> _Instruction_
Reproduce the listing below, swapping "Warden" for "Supervisor" wherever it occurs and changing nothing else.

> _Records provided_
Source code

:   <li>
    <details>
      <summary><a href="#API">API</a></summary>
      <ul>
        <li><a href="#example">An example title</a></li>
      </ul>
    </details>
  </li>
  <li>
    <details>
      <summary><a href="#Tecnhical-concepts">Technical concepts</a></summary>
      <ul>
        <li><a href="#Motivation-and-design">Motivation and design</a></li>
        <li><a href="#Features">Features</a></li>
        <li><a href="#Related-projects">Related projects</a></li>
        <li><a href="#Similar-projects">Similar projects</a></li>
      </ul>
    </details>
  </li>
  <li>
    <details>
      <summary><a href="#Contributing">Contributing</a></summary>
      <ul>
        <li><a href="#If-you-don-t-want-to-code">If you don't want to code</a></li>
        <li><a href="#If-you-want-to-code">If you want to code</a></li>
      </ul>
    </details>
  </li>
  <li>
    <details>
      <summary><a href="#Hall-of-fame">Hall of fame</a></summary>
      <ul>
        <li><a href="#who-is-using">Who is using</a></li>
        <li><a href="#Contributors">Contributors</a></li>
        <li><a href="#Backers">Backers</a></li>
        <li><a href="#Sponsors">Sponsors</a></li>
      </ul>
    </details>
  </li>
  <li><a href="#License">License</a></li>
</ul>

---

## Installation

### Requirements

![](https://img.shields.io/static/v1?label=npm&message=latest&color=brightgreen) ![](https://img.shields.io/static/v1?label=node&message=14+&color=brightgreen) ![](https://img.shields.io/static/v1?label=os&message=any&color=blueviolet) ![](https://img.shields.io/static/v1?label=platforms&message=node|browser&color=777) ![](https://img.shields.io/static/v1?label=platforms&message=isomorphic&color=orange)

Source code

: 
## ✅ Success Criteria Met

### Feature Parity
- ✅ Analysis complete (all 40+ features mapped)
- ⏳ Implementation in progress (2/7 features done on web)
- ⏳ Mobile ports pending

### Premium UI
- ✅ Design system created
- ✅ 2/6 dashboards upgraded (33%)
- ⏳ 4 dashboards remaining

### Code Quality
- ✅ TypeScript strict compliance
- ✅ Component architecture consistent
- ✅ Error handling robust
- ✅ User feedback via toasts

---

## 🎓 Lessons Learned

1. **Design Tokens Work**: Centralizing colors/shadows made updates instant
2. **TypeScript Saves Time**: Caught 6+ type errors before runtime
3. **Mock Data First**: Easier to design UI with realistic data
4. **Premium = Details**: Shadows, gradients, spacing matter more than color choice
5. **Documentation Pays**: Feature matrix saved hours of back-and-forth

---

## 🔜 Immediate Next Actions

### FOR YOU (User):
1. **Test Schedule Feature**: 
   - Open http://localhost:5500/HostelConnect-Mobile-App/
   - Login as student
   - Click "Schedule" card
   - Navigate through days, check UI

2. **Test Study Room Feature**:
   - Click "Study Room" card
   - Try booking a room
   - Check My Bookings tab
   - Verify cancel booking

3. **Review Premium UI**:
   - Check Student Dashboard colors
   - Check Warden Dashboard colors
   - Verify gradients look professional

> _Expected output_
Source code

:   <li>
    <details>
      <summary><a href="#API">API</a></summary>
      <ul>
        <li><a href="#example">An example title</a></li>
      </ul>
    </details>
  </li>
  <li>
    <details>
      <summary><a href="#Tecnhical-concepts">Technical concepts</a></summary>
      <ul>
        <li><a href="#Motivation-and-design">Motivation and design</a></li>
        <li><a href="#Features">Features</a></li>
        <li><a href="#Related-projects">Related projects</a></li>
        <li><a href="#Similar-projects">Similar projects</a></li>
      </ul>
    </details>
  </li>
  <li>
    <details>
      <summary><a href="#Contributing">Contributing</a></summary>
      <ul>
        <li><a href="#If-you-don-t-want-to-code">If you don't want to code</a></li>
        <li><a href="#If-you-want-to-code">If you want to code</a></li>
      </ul>
    </details>
  </li>
  <li>
    <details>
      <summary><a href="#Hall-of-fame">Hall of fame</a></summary>
      <ul>
        <li><a href="#who-is-using">Who is using</a></li>
        <li><a href="#Contributors">Contributors</a></li>
        <li><a href="#Backers">Backers</a></li>
        <li><a href="#Sponsors">Sponsors</a></li>
      </ul>
    </details>
  </li>
  <li><a href="#License">License</a></li>
</ul>

---

## Installation

### Requirements

![](https://img.shields.io/static/v1?label=npm&message=latest&color=brightgreen) ![](https://img.shields.io/static/v1?label=node&message=14+&color=brightgreen) ![](https://img.shields.io/static/v1?label=os&message=any&color=blueviolet) ![](https://img.shields.io/static/v1?label=platforms&message=node|browser&color=777) ![](https://img.shields.io/static/v1?label=platforms&message=isomorphic&color=orange)

Source code

: 
## ✅ Success Criteria Met

### Feature Parity
- ✅ Analysis complete (all 40+ features mapped)
- ⏳ Implementation in progress (2/7 features done on web)
- ⏳ Mobile ports pending

### Premium UI
- ✅ Design system created
- ✅ 2/6 dashboards upgraded (33%)
- ⏳ 4 dashboards remaining

### Code Quality
- ✅ TypeScript strict compliance
- ✅ Component architecture consistent
- ✅ Error handling robust
- ✅ User feedback via toasts

---

## 🎓 Lessons Learned

1. **Design Tokens Work**: Centralizing colors/shadows made updates instant
2. **TypeScript Saves Time**: Caught 6+ type errors before runtime
3. **Mock Data First**: Easier to design UI with realistic data
4. **Premium = Details**: Shadows, gradients, spacing matter more than color choice
5. **Documentation Pays**: Feature matrix saved hours of back-and-forth

---

## 🔜 Immediate Next Actions

### FOR YOU (User):
1. **Test Schedule Feature**: 
   - Open http://localhost:5500/HostelConnect-Mobile-App/
   - Login as student
   - Click "Schedule" card
   - Navigate through days, check UI

2. **Test Study Room Feature**:
   - Click "Study Room" card
   - Try booking a room
   - Check My Bookings tab
   - Verify cancel booking

3. **Review Premium UI**:
   - Check Student Dashboard colors
   - Check Supervisor Dashboard colors
   - Verify gradients look professional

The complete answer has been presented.